In [332]:
import torch 
from torch import nn
import numpy as np
import pandas as pd
import matplotlib.pyplot as plt
import seaborn as sns
import requests, re

%matplotlib inline

In [333]:
import praw

user_agent = "Scraper 1.0 by /u/arnavg13"
reddit = praw.Reddit(
    client_id = "i69a55gneYS1cazqZCBE1g", 
    client_secret = "kxUTufTD_13UMTooaGidM3uNDAg7_A",
    user_agent = user_agent
)

In [None]:
subreddit = reddit.subreddit("progresspics")
posts = subreddit.hot(limit = 500) 
file_names, raw_labels, metadata = [], [], []
for i, post in enumerate(posts):
    url = post.url
    file_name = url.split("/")
    if not len(file_name):
        file_name = re.findall("/(.*?)", url)
    file_name = file_name[-1]
    if "." not in file_name:
        continue
    r = requests.get(url)
    with open("images/_" + str(i) + ".jpg", "wb") as f:
        f.write(r.content)
    file_names.append(file_name)
    raw_labels.append(post.title)
    metadata.append(post.link_flair_text)

Our first task is to get the exact heights from each person's annotations on the subreddit. We do this in an automated fashion for every example using the get_height function below. 

In [219]:
def get_height(i, raw_labels, metadata):
    """
    Using both the annotations and the flair text, we gather enough information to access 
    the exact height of each individual in inches. If there is no valid information in either
    datum, we will return None to indicate that this datapoint is not useful and needs to be removed. 
    """
    label = raw_labels[i]
    flair_text = metadata[i]
    if flair_text and flair_text != 'n/a':
        curr = flair_text.split()[1]
        H_feet = curr.split("'")[0]
        H_inch = curr.split("'")[1].split("”")[0]
        height = int(H_feet) * 12 + int(H_inch)
    else:
        curr = label.split()[0].split("/")[2]
        # Figure out the number of feet
        if '’' in curr:
            cand_feet = curr.split("’")[0]
            if '"' in cand_feet or '’' in cand_feet or '”' in cand_feet or "“" in cand_feet:
                return None
            if 'ft' in cand_feet:
                return None
            # Consider the case where we get cm instead -- we don't want this.

◆ ◆ ◆ ◆ ◆

#### Required action 1
In two sentences, summarize the notebook excerpt.

#### Data
◆ ◆ ◆ ◆ ◆

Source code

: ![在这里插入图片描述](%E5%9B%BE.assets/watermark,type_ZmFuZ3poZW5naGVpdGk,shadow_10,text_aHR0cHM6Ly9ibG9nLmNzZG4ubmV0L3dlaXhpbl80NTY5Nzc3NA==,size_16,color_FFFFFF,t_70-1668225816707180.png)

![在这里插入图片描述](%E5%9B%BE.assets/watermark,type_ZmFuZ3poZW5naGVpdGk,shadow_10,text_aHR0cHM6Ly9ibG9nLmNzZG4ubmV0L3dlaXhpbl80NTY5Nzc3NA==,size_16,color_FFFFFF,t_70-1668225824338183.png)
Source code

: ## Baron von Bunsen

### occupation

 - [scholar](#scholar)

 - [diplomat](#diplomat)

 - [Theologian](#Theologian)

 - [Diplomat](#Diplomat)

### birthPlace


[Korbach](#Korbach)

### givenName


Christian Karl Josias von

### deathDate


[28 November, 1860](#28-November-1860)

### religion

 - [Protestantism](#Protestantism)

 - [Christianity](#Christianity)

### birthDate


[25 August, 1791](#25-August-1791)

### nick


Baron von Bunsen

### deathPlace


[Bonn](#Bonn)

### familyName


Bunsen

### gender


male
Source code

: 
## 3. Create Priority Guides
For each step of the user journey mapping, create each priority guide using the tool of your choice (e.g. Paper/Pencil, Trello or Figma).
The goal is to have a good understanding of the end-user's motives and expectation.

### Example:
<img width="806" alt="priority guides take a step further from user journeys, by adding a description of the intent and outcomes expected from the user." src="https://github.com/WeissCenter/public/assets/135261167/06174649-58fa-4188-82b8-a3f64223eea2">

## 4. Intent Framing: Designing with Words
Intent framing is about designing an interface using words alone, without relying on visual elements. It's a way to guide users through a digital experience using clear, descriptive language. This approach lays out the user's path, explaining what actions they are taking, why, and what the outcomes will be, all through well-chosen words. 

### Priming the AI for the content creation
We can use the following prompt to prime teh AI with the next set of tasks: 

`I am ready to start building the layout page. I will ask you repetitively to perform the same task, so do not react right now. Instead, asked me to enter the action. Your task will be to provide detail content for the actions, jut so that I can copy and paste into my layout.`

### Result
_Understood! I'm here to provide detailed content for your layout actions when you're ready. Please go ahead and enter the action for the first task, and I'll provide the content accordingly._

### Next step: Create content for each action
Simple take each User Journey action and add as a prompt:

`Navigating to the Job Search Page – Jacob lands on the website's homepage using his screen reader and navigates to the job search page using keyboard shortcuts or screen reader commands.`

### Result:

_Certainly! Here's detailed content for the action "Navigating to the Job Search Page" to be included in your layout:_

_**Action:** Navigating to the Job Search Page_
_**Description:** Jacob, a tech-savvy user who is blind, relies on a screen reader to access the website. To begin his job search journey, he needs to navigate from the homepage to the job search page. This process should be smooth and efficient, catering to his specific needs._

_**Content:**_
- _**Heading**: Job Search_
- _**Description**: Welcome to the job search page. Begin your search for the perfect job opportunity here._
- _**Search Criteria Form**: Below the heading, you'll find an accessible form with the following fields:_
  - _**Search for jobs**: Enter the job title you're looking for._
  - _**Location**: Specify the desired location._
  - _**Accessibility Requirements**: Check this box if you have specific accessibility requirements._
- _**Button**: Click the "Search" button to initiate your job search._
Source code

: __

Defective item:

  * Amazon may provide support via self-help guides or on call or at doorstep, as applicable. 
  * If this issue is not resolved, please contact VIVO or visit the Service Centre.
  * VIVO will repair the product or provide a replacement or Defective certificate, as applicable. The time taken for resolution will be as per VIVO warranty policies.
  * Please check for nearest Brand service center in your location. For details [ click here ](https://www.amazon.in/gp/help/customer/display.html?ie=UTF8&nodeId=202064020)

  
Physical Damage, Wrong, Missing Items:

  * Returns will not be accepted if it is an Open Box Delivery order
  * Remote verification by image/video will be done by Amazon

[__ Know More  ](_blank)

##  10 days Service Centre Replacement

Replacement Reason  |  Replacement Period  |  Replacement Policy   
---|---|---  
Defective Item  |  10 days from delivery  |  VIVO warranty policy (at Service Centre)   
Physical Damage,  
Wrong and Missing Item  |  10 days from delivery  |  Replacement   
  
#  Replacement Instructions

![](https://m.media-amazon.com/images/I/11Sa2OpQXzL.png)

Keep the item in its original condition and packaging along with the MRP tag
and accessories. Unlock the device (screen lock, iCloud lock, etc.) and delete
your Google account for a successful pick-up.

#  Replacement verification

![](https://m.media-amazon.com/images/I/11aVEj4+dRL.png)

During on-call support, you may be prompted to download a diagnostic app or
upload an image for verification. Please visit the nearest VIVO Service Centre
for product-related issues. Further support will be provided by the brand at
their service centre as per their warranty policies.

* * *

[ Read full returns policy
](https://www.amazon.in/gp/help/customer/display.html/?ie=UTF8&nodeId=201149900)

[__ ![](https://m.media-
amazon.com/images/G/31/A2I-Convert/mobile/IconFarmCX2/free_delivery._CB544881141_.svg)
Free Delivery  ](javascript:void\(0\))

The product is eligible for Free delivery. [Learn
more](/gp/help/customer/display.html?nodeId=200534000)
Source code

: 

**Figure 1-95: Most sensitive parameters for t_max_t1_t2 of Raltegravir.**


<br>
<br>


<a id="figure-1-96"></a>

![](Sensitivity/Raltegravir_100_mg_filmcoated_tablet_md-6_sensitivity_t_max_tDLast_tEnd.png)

◆ ◆ ◆ ◆ ◆

#### Required action 2
In the listing, copy the lines from the one containing "### Priming the AI for the content creation" to the one containing "We can use the", including both.

#### Exercise result 1
The notebook connects to Reddit through praw, takes up to 500 hot posts from the progresspics subreddit, saves each linked file as an image, and records each post's title and flair text. It then defines a get_height function that uses the annotations and flair text to find each person's exact height in inches, returning None when neither holds valid information so the datapoint can be removed.

#### Exercise result 2
### Priming the AI for the content creation
We can use the following prompt to prime teh AI with the next set of tasks: 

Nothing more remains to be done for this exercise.